One of the keys to her win was taking the chance to return to Europe for a few weeks, working on her game, competing, and getting away from the “grind” of tournament golf in the United States.

“I got to have a few days at home after playing a couple events over in Europe. That was massive,” she added. “I got to see my coaches which definitely helped but being able to reset and get away from it all, because it is a grind out here and you can beat yourself up quite quickly, just to see the people that I love and refresh mentally and physically definitely put me in a good space coming out here.”

But afterwards, MacLaren offered a fresh and insightful perspective on her maiden win in the US, describing how she had come to terms with being unable to convert a three-shot lead into victory just a few weeks beforehand, resisting the temptation to post a negative blog about her negative experience.

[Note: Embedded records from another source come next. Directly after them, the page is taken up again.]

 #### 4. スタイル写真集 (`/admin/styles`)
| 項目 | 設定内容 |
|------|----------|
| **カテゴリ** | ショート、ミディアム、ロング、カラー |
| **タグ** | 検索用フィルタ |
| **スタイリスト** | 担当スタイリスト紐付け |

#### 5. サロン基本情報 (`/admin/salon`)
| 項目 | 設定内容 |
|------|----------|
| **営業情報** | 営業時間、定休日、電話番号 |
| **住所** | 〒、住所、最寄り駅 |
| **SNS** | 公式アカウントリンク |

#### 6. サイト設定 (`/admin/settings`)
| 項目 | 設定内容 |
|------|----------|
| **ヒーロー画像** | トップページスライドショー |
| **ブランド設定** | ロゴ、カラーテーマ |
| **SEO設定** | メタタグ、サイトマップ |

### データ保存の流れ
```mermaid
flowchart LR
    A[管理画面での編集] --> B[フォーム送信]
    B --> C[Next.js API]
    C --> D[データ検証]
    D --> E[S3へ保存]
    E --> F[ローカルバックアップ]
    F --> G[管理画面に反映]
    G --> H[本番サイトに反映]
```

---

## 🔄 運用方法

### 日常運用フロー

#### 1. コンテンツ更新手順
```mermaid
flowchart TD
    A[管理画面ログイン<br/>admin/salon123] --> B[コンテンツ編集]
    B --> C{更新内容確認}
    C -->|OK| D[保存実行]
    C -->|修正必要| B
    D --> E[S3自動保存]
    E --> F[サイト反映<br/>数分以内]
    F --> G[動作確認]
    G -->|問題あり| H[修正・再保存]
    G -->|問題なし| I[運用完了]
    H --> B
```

“A few weeks ago, after a Symetra event when I held a three-shot lead overnight and wound up finishing third after a final round 73, I started writing a blog. I titled it “winning… even though I didn’t.” Much like the tournament I was trying to write about, I didn’t finish it,” she wrote.

“I wanted to make a connection between what I’d felt that week – playing well enough to lead a tournament, having finally found a way (with incredibly painful reluctance) to let go of my expectations – and Phil Mickelson winning the PGA Championship – but it felt too hollow. Everything I’d felt for two rounds disappeared the moment I stepped onto the first green of the last round. 

“I know a lot of my writing skews negative. It’s not because I don’t love golf – that never wavers, even when I overwhelmingly detest it – but more because there are so many intricacies to playing well and getting results. Players who miss cuts or shoot over par on the weekends or don’t win – the latter of which is 99% of the field – don’t tend to get interviewed too often, so we don’t get to hear the best players in the world talk about how damn difficult it is, even for them, so much of the time. The questions we hear more often are directed to the leaders, or the winners, along the lines of “how great does it feel to shoot 64/win this tournament/go home with $5 million?” 

“The thing is, in those moments, it really does just feel great.

“In those moments, everything else makes sense.

“In those moments, the darkness is irrelevant.”

Wise words, indeed, for a motivated, thoughtful young lady who could yet become one of the top driving forces in making wholesale improvements in all areas for the women’s game. Meghan is a lady of many talents, and anyone looking for inspiration could do a lot worse than read, listen and learn from her.